A spokesman for YTL said: “Responsibility for delivering the station sits with the West of England combined authority and Network Rail. The station is due to open by mid-2026, however the combined authority team is currently looking at options for accelerating the work and we are working closely with them.

“YTL is working with Network Rail and Great Western Railway [GWR] on the frequency of trains, particularly on event days. We have recently submitted a revised planning application to South Gloucestershire Council to increase the number of units on the Brabazon development. This application is based upon a frequency of four trains per hour at peak times.”

A source at the West of England said the delays to North Filton station were due to several design changes. These include needing to redesign a footbridge over the tracks, delays to the Henbury station—which impact North Filton as the two are being built together—and the need to do “value engineering and cost avoidance exercises” to keep project costs in control.

According to GWR, trains could eventually run every half hour to the new arena, but this depends on first getting the funding for the upgrades. The current infrastructure cannot run a 15-minute train service, vastly reducing how many passengers can travel to and from gigs.

How North Filton train station, next to the new arena, would look (Network Rail/YTL)

A spokesman for GWR said: “Services will initially be hourly, with a plan to increase to half-hourly either all day or for evening events, subject to funding. We cannot deliver a 15-minute frequency on the current infrastructure.”

Much further down the line, early stage plans include completing the Henbury Loop by introducing a new service from North Filton and Henbury along an old existing railway to Avonmouth. This would loop back to other Bristol stations like Clifton Down and Montpelier. A future mass transit system could also include a station at the Brabazon development.

But in the meantime, thousands of people travelling to the YTL Arena will not be able to get directly there by train. Three existing stations are nearby, at Parkway, Filton and Patchway, but these are all about half an hour from the arena on foot. Shuttle buses will also travel to the arena, and a large car park will be built.

Despite the transport issues, Bristol mayor Marvin Rees recently called the arena “Europe’s most sustainable”, during his State of the City Address on Wednesday, October 26. Before he came to office, the previous plan was to build a 12,000-capacity arena next to Temple Meads, a much larger and already existing train station.

The entrance to the new station. (YTL Developments)

He said: “When we came to office, we inherited the components of a plan to deliver a city centre arena, but began to discover the numbers were unravelling.

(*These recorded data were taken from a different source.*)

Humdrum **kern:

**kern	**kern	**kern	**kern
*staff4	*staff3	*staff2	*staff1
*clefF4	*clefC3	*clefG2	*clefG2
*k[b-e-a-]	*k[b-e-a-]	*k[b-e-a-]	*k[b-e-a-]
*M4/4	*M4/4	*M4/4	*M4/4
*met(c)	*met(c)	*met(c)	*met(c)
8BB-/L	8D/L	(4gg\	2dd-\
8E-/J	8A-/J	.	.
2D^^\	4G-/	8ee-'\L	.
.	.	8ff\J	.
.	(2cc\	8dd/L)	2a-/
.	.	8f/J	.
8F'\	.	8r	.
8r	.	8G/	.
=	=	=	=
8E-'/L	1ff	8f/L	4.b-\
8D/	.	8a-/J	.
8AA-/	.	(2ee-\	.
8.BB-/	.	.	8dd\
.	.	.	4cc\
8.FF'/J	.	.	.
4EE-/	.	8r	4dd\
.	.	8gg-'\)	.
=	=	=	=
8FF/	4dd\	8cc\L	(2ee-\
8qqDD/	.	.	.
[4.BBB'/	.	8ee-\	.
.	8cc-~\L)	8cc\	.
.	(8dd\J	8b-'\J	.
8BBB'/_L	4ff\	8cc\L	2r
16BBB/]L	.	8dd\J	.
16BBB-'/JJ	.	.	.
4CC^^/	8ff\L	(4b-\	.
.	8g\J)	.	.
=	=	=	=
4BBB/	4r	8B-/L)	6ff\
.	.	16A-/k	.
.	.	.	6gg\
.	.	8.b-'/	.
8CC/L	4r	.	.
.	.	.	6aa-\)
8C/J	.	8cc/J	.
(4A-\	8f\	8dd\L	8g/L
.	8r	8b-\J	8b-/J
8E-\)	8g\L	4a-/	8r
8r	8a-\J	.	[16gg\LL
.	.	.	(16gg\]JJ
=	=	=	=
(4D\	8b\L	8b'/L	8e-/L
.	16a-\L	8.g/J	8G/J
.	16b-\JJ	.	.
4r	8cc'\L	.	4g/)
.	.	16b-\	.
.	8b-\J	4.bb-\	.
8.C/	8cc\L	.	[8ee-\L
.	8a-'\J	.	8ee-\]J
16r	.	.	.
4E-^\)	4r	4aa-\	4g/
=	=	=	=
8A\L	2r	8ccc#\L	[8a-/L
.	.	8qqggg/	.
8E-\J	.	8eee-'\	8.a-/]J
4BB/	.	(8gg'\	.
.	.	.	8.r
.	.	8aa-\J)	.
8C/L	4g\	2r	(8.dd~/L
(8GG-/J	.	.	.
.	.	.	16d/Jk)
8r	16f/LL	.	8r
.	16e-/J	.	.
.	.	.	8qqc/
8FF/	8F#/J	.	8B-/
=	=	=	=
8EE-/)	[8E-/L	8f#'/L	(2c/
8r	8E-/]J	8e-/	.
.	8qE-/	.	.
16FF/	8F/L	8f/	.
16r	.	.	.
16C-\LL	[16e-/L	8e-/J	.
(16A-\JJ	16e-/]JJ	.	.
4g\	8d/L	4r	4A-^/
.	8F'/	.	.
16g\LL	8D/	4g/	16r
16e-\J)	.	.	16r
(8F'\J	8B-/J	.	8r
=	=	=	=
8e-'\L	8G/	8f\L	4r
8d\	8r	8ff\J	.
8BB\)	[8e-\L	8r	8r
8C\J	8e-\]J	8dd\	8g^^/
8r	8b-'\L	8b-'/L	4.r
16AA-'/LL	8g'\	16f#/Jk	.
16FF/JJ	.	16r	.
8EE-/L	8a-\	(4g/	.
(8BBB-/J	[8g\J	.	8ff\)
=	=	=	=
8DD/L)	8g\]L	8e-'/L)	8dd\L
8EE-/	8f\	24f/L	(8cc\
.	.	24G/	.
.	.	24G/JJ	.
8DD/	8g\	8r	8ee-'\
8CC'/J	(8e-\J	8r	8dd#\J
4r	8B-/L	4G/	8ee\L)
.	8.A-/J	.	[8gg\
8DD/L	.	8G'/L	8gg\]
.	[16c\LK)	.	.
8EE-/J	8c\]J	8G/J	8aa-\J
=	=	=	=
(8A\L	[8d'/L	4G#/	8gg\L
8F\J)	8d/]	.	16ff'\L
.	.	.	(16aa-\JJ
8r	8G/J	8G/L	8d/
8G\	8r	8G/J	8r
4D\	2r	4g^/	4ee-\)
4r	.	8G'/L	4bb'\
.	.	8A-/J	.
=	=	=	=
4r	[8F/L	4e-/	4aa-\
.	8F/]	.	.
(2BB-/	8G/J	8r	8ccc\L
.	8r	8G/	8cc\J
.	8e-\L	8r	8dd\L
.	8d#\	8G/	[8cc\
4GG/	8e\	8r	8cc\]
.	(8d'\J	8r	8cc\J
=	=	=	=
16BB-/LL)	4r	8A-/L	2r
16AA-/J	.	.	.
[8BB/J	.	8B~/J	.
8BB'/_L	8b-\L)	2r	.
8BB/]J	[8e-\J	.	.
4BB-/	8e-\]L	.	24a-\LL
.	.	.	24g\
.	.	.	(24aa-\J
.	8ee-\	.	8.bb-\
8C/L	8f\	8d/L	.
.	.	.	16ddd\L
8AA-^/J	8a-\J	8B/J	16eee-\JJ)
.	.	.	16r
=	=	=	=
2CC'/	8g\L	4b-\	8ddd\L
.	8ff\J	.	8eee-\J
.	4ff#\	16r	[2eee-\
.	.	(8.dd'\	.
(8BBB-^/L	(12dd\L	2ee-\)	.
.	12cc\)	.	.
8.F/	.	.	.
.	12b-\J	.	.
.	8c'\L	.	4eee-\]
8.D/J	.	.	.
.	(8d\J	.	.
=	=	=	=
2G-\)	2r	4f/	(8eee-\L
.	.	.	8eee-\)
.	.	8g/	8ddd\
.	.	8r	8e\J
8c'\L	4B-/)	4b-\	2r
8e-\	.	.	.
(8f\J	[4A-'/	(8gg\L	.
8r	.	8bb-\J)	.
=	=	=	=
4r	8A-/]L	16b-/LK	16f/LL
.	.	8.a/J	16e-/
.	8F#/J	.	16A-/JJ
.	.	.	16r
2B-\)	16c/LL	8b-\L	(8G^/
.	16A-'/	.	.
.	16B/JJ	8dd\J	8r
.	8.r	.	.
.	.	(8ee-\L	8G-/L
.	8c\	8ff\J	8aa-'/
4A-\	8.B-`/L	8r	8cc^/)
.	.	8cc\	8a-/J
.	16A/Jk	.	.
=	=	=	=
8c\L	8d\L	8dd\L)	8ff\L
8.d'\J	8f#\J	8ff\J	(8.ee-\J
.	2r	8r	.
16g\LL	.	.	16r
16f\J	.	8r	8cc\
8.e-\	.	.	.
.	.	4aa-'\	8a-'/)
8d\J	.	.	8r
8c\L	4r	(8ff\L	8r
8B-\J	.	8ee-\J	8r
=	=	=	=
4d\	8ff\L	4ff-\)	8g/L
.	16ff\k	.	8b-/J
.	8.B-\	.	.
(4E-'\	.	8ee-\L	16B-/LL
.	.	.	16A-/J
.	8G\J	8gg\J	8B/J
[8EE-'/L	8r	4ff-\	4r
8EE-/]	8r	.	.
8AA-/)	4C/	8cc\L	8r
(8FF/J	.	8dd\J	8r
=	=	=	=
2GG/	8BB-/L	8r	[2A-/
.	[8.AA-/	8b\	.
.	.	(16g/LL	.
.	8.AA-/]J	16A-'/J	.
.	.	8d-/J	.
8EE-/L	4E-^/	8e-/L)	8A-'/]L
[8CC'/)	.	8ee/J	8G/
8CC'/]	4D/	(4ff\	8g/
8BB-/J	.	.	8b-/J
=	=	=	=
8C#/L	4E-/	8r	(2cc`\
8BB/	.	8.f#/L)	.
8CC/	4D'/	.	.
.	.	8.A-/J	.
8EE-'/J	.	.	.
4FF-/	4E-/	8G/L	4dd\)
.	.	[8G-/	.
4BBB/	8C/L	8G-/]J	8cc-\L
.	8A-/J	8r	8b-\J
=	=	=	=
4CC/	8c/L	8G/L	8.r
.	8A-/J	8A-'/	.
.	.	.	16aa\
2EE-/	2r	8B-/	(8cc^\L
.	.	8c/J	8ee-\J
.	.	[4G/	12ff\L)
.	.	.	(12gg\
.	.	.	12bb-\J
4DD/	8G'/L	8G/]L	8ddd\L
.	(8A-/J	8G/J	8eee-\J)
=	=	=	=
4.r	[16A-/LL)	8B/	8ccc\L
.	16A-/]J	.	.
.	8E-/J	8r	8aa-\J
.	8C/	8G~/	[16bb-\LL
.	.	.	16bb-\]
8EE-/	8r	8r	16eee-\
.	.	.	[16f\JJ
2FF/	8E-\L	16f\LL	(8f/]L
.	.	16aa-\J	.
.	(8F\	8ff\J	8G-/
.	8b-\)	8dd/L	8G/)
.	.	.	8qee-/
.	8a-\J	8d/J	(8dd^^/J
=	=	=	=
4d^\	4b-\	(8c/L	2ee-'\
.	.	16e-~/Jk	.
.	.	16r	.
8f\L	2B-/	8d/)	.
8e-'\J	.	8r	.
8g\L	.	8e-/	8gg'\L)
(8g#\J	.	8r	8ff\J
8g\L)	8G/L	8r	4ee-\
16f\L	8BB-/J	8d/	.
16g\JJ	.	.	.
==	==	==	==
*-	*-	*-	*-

We were faced with borrowing over £160 million to build an arena with a 35 year break-even financial model with all the risk held by council taxpayers.

“The political wind from the council chamber, the Twitterati and commentariat supported building the arena there against the financial intelligence. We could have proceeded with the decision based on this political noise or we could make the right decision based on that financial evidence.

“If we had built the arena, we would have carried that debt and the new building into the lockdown. The financial and reputational consequences of that would have been considerable, to put it mildly. Instead, we now get homes, a hotel, conference centre and jobs on Temple Island, and the UK’s third largest and Europe’s most sustainable arena.”